The victims were identified as Executive Director Christine Loeber, Clinical Director Jennifer Golick, and Jennifer Gonzalez, a clinical psychologist with the San Francisco Department of Veterans Affairs Healthcare System.

Chris Childs, assistant chief of the California Highway Patrol

California Highway Patrol Assistant Chris Childs delivered a solemn press conference after the victims' bodies were discovered

"These brave women were accomplished professionals who dedicated their careers to serving our nation's veterans, working closely with those in the greatest need of attention after deployments in Iraq and Afghanistan," The Pathway Home said in a statement.

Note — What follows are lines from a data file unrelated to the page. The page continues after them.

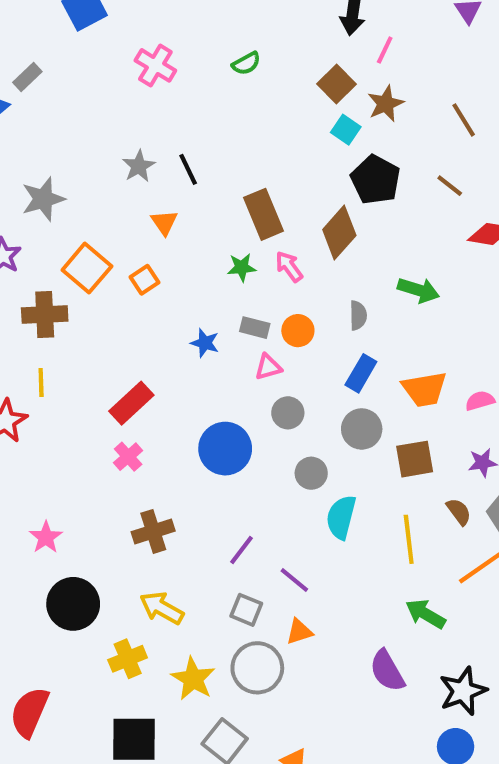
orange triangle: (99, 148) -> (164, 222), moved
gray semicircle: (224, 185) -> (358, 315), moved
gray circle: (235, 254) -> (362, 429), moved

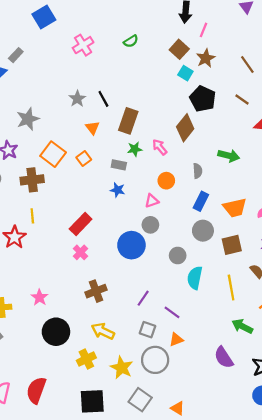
pink cross: (155, 65) -> (83, 45), turned 30
brown rectangle: (263, 214) -> (128, 121), moved, turned 45
gray rectangle: (255, 328) -> (119, 165), moved
gray circle: (288, 413) -> (150, 225), moved

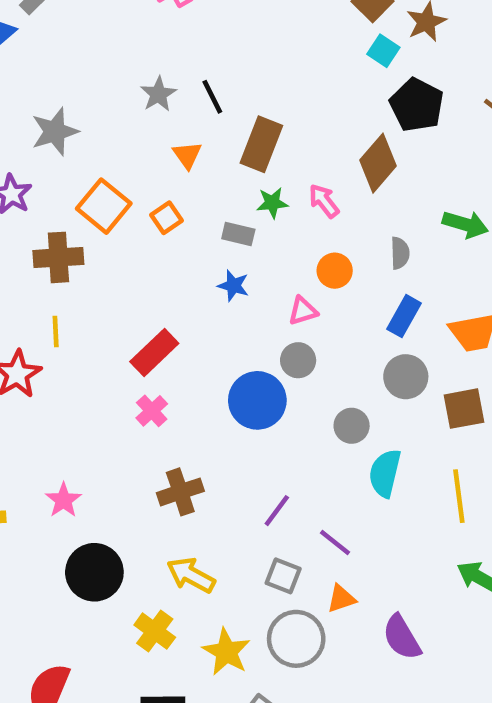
purple semicircle: (224, 357) -> (402, 637), moved
yellow cross: (86, 359) -> (155, 631), turned -30

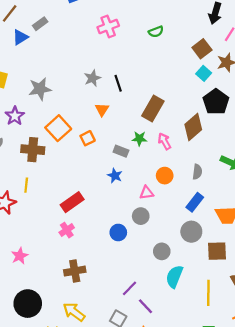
brown rectangle: (261, 144) -> (153, 109), moved
blue circle: (257, 400) -> (118, 232), size x0.6
pink star: (63, 500) -> (20, 256), moved
purple line: (277, 511) -> (130, 288), moved

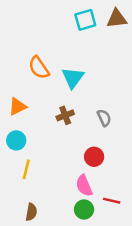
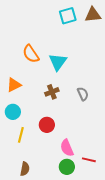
red circle: (94, 157) -> (47, 125), moved

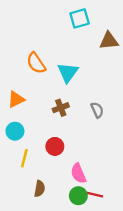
brown triangle: (93, 15) -> (109, 41), moved
red line: (89, 160) -> (95, 195), moved
brown semicircle: (25, 169) -> (40, 189), moved

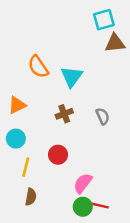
cyan square: (80, 18) -> (104, 20), moved
pink semicircle: (78, 173) -> (83, 183), turned 60
brown semicircle: (40, 189) -> (31, 197), moved

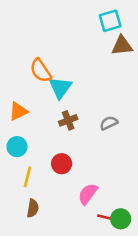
cyan triangle: (72, 77) -> (60, 88), moved
gray semicircle: (103, 116) -> (109, 123), turned -91
green circle: (83, 207) -> (121, 219), moved

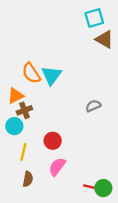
brown triangle: (122, 46) -> (104, 39), turned 36
orange semicircle: (41, 71) -> (31, 73), moved
brown cross: (68, 120) -> (24, 110), moved
pink semicircle: (88, 194) -> (57, 167), moved

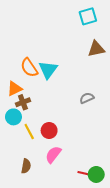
brown triangle: (104, 39) -> (96, 49), moved, turned -42
yellow line: (23, 152) -> (29, 132), moved, turned -42

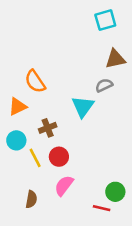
cyan triangle: (48, 70) -> (83, 107), moved
gray semicircle: (87, 98) -> (104, 85), moved
brown cross: (23, 102) -> (48, 128), moved
green circle: (96, 174) -> (115, 192), moved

Read more: Opinion: Mass shootings in US show a government's failure to protect its people

A former patient

California Highway Patrol Assistant Chris Childs said it was too early to say whether the victims had been chosen at random because investigators had yet to determine the gunman's motive.

However, Golick's father-in-law told the Associated Press news agency that she had recently expelled Wong, a former US infantryman in Iraq and Afghanistan, from her post-traumatic stress disorder treatment program. He added that Golick had called her husband Mark at around 10:30 a.m. to say that she had been taken hostage by the former solider.

The siege comes less than a month after a former student with an assault rifle killed 17 people at his old high school in Florida.

The massacre has started a student-led drive to impose restrictions on gun sales as part of an effort to quell the frightening frequency of mass shootings in the US.